_TASK STATEMENT:_ Repeat every record exactly as written, but leave out the pictures.

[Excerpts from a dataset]
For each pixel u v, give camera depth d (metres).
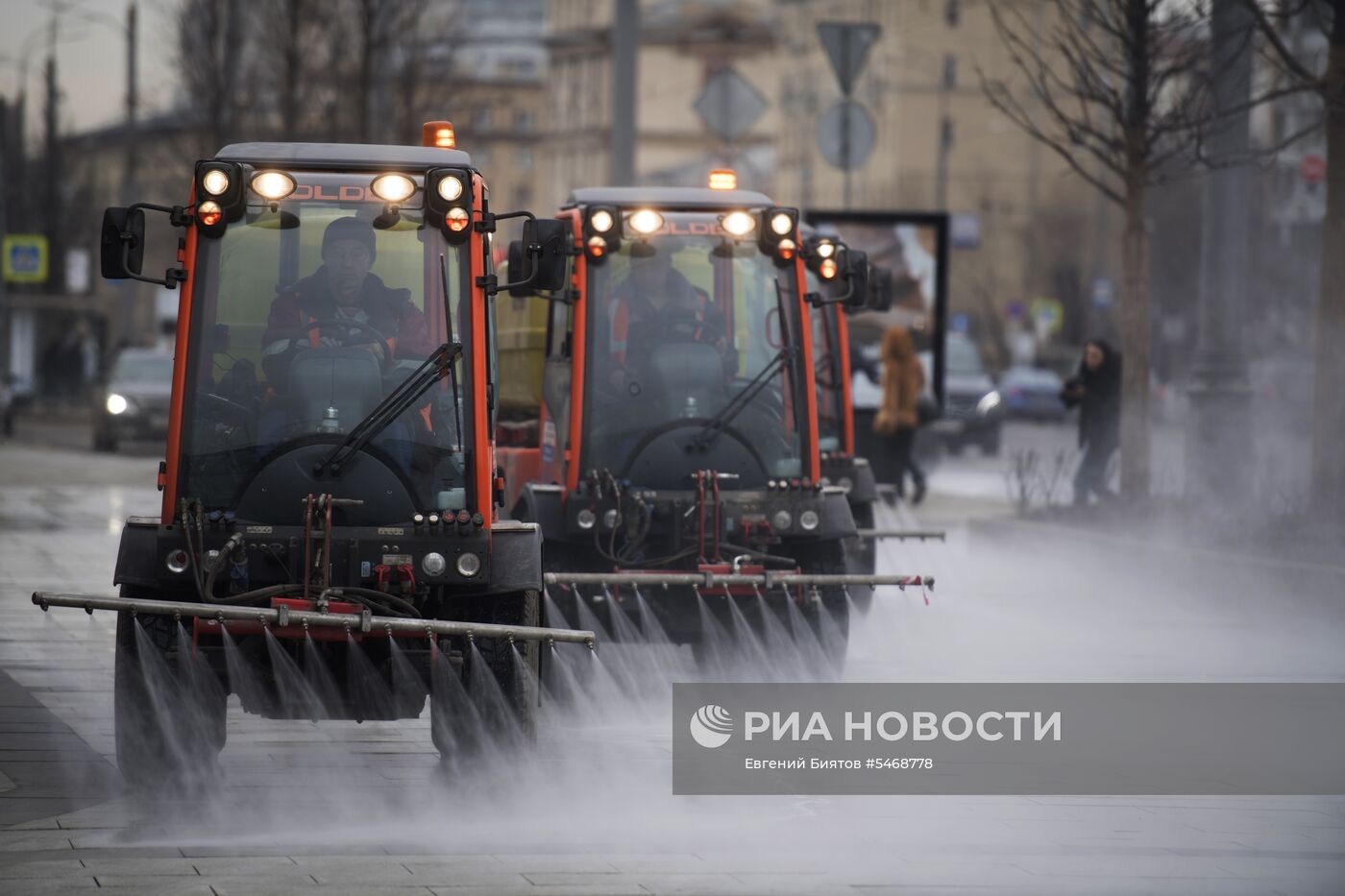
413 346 27.80
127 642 26.66
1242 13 55.59
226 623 26.27
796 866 23.47
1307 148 107.81
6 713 32.31
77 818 25.64
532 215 28.72
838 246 38.44
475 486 27.50
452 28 128.38
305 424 27.45
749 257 38.44
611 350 38.00
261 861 23.28
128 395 109.69
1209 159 55.22
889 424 77.06
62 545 58.53
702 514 36.16
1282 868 23.75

_WRITTEN ANSWER:_
For each pixel u v, give camera depth d (metres).
413 346 27.80
127 642 26.66
1242 13 55.59
226 623 26.27
796 866 23.47
1307 148 107.81
6 713 32.31
77 818 25.64
532 215 28.72
838 246 38.44
475 486 27.50
452 28 128.38
305 424 27.45
749 257 38.44
611 350 38.00
261 861 23.28
128 395 109.69
1209 159 55.22
889 424 77.06
62 545 58.53
702 514 36.16
1282 868 23.75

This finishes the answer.